_Exercise directions_
For this exercise, return exactly the lines of the material below that begin at the one with "left eye: (200, 124)" and stop after the one with "left hip: (217, 132)".

═════ Information given

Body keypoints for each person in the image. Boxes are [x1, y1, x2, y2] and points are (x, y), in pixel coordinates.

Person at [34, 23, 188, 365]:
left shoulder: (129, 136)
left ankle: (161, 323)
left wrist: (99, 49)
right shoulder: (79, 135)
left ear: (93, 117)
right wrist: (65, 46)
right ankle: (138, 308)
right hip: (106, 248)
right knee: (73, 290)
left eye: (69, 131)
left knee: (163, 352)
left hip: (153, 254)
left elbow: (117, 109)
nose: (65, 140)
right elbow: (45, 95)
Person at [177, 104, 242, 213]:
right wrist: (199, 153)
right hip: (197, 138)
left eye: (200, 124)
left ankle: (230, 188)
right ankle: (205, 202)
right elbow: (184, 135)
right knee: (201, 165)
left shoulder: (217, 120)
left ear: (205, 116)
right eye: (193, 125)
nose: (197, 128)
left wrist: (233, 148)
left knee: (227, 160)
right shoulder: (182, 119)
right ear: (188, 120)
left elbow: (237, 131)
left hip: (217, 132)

══════════
═════ Information given

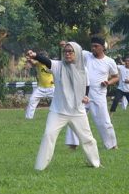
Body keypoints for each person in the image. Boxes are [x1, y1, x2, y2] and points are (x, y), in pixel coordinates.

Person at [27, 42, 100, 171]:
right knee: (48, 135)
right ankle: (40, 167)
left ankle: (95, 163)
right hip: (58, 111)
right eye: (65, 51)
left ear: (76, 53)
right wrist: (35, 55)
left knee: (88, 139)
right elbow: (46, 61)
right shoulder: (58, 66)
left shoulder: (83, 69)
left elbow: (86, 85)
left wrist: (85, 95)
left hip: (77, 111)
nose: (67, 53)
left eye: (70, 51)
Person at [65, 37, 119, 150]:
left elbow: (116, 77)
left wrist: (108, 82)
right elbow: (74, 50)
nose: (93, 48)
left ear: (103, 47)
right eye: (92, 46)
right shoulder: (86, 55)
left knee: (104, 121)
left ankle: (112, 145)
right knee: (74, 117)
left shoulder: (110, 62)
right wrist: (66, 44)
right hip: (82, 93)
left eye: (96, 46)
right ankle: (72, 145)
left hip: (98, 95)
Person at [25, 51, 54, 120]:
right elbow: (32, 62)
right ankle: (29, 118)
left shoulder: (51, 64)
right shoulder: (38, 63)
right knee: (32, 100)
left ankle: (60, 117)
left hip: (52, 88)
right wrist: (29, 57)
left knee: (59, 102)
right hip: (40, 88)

══════════

_Solution to this task_
left eye: (200, 124)
left ankle: (230, 188)
right ankle: (205, 202)
right elbow: (184, 135)
right knee: (201, 165)
left shoulder: (217, 120)
left ear: (205, 116)
right eye: (193, 125)
nose: (197, 128)
left wrist: (233, 148)
left knee: (227, 160)
right shoulder: (182, 119)
right ear: (188, 120)
left elbow: (237, 131)
left hip: (217, 132)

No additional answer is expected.